Doações para partidos políticos: a lei atual permite que partidos políticos recebam doações de pessoas físicas e jurídicas. Hoje, é possível fazer as doações por cartão de crédito ou débito. Agora, os deputados querem permitir o uso de boleto bancário e débito em conta.
Pessoas politicamente expostas: o texto prevê que serviços bancários para os partidos políticos (para o recebimento de doações, por exemplo) “não se caracterizam e não acarretam restrições relativas às pessoas politicamente expostas”. Ou seja, os serviços para estes partidos não estão sujeitos a controles mais rígidos pela Receita Federal.

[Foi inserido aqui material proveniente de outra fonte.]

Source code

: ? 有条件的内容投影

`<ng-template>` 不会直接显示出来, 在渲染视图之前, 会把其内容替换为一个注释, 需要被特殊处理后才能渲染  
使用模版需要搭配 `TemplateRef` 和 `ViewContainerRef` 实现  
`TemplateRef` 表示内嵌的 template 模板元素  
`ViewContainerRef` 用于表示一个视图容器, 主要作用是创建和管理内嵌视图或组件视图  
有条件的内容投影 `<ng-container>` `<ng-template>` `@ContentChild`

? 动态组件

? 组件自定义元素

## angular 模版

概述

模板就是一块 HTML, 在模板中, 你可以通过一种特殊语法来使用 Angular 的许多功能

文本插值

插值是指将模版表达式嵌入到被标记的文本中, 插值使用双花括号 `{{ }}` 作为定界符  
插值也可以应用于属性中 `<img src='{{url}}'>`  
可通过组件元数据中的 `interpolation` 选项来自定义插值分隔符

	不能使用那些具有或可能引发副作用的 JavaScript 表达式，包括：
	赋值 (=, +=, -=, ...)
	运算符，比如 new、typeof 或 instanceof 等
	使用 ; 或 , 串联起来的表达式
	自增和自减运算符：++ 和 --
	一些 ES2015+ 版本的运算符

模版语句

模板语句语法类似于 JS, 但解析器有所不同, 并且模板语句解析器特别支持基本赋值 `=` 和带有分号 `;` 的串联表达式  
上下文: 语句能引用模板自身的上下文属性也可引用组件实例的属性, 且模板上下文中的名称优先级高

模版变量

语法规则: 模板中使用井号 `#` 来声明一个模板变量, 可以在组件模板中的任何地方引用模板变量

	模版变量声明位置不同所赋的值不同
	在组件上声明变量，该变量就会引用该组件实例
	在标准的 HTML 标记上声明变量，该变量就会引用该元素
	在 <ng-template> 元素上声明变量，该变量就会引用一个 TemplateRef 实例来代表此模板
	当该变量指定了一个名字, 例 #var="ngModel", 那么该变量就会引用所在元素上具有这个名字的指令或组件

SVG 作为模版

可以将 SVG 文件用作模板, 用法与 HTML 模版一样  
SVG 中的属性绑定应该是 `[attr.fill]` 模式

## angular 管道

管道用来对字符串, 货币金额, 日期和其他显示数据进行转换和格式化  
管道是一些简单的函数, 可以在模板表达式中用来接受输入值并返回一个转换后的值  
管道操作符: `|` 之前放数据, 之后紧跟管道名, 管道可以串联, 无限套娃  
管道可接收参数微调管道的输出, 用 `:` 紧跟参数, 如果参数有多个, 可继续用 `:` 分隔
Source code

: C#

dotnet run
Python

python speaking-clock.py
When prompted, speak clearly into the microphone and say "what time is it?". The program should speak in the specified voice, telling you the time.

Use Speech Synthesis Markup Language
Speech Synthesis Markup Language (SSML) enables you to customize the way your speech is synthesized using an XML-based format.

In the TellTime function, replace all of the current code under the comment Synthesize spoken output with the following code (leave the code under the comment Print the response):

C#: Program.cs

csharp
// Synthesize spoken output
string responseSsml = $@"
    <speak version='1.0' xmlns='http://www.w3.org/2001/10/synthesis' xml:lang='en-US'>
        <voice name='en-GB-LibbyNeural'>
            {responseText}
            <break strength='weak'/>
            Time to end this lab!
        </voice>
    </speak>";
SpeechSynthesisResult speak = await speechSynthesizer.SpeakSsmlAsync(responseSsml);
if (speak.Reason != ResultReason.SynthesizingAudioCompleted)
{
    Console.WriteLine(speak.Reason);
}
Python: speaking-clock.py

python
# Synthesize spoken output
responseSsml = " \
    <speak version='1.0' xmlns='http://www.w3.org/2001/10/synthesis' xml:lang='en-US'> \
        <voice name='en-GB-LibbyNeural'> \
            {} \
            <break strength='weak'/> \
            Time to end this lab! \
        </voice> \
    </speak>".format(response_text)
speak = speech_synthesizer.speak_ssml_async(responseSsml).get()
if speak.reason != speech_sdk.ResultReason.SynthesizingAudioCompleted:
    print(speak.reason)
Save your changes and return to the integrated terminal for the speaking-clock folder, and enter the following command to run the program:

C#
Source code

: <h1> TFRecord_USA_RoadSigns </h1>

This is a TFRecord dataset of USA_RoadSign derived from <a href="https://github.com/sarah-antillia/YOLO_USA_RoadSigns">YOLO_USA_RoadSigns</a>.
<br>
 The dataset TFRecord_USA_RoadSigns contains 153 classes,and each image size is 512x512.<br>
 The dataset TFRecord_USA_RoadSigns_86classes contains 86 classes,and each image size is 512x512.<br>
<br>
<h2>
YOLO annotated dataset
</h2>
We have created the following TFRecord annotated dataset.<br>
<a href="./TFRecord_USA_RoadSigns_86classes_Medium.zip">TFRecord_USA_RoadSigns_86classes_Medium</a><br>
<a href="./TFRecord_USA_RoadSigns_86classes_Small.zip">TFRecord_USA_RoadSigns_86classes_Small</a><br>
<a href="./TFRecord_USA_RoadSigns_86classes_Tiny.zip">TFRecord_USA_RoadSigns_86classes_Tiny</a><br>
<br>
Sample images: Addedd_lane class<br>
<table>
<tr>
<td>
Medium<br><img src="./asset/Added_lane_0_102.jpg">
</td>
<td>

Propaganda partidária: o texto estabelece regras para a propaganda partidária gratuita, por rádio e TV. E prevê proibições: não serão permitidas inserções com a participação de pessoas filiadas a outros partidos, que não o que realiza o programa; proíbe o uso de imagens, efeitos ou outros recursos que “distorçam ou falseiem os fatos ou a sua comunicação”; não podem ser usadas matérias que possam ser comprovadas como falsas.
Pontos com os quais o relator concordou com a retirada feita pelo Senado:
Prestação anual: Trecho aprovado na primeira votação na Câmara permitia que todos os dados das eleições fossem consolidados na prestação anual dos partidos. Críticos desse ponto argumentavam que isso prejudicaria a transparência da prestação de contas uma vez que a prestação anual poderia acontecer após as eleições já decididas.
Modelos próprios de prestação de contas: o projeto aprovado inicialmente na Câmara mudava a lei de partidos políticos para abrir espaço para que as legendas apresentassem suas prestações de contas à Justiça Eleitoral em modelos próprios, usando qualquer sistema de escrituração contábil disponível no mercado. Atualmente, a Justiça Eleitoral disponibiliza o Sistema de Prestação de Contas Anual (SPCA), que é de uso obrigatório. Seu uso está previsto em uma resolução do Tribunal Superior Eleitoral.
Multa por conduta dolosa: a proposta também estabelecia que a multa por desaprovação nas contas dos partidos seria aplicada “aos casos de irregularidade resultante de conduta dolosa”. Ou seja, seria preciso haver o dolo, a intenção de agir contra a lei.
Erros formais na prestação de contas corrigidos até o julgamento: a proposição também previa que erros formais, omissões e atrasos na divulgação de contas de campanha poderiam ser corrigidos até o julgamento da prestação de contas.